One of the most interesting catalogues it has successfully electrified is an old one, remembered by many of us who used to work in Duke Humfrey’s: the Bodleian’s ‘Index of Literary Correspondence’. This extraordinary venture was commenced in the 1920s, and comprises 48,817 typed and handwritten cards, one per manuscript ‘literary’ letter, giving not only basic information on sender, date, recipient, and so forth, but also a brief summary of the content of each letter—albeit the three librarians responsible for this Herculean task often found the letters very hard to read. These summaries have been included in EMLO so that one can search by keywords too.
Those 48,817 cards were turned into electronic records as part of an early initiative orchestrated by the late Richard Sharpe for Oxford’s Cultures of Knowledge project. Tributes to this extremely missed colleague, a great friend and inspiration to both the honorary editors of The Library, who died suddenly in 2020 just as the country was entering its first Lockdown, can be found here: https://www.history.ox.ac.uk/tribute-professor-richard-sharpe-fba.
William Poole, Co-Editor, The Library
Which John Smith? Problems of provenance research
I am currently (and intermittently) helping to create new records for David Pearson’s new venture Book Owners Online (BOO: https://bookowners.online/) which was launched in September 2020 as a project co-sponsored by the Bibliographical Society. For a number of years I have also been researching the provenance history of books in the Cathedral Library at Canterbury, especially pre-1801 items given or previously owned by members of the Cathedral community; this is available in the form of a Mediawiki implementation (under development at http://cclprovenance.djshaw.co.uk/).
Providing biographical identification for books owned by deans or canons of Canterbury rarely presents any problem. This is not always the case for lesser mortals. For the BOO project, I am currently working through a list of Scottish armorial bookplate owners drawn from the catalogue of the Franks bequest at the British Museum. Search engines such as Google often provide sufficient links to start a successful hunt but there are known snags. Families have a bad habit of using the same forename for father, son and grandson. Scottish family history websites proliferate on the internet and are frequently very helpful but are not always accurate and tend to take in each other’s washing, accurate or not.

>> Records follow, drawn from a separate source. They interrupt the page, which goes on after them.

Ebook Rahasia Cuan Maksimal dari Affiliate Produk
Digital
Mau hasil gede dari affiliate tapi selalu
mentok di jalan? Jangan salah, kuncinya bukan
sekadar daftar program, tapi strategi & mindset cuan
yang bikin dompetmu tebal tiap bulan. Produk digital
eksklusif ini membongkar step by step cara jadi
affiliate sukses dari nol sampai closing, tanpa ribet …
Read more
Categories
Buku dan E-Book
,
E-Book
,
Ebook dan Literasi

The Consortium of European Research Libraries (CERL) maintains pages of reliable provenance data created by professional and academic collaborators at https://www.cerl.org/resources/provenance/. There are sections for many European countries, including the United Kingdom. Sites listed at https://www.cerl.org/resources/provenance/geographical#united_kingdom include
- the British Armorial Bindings database, continued and edited by Philip Oldfield, which is hosted by the University of Toronto on behalf of the Bibliographical Society at https://armorial.library.utoronto.ca/.

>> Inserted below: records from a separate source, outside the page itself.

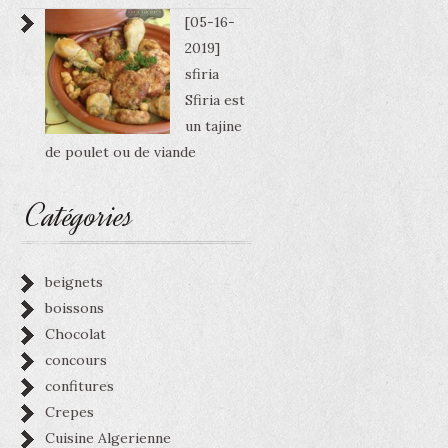
[05-16-
2019]
sfiria
Sfiria est
un tajine
de poulet ou de viande
Catégories
beignets
boissons
Chocolat
concours
confitures
Crepes
Cuisine Algerienne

- Margaret Lane Ford’s Early Bookowners in Britain hosted by CERL at https://data.cerl.org/ebob/_search.
- An online version of Private Libraries in Renaissance England hosted by the Folger Library in Washington D.C. at https://plre.folger.edu/.
CERL also offers a database of provenance images at https://www.arkyves.org/r/section/him_CERLCANYOUHELP with requests to help identify unidentified owner inscriptions.
The internet is a great resource for provenance research but David Pearson’s Provenance Research in Book History: A Handbook (second edition, Bodleian Library, 2019) is still invaluable: a suggestion for a late Christmas present if you don’t have it already.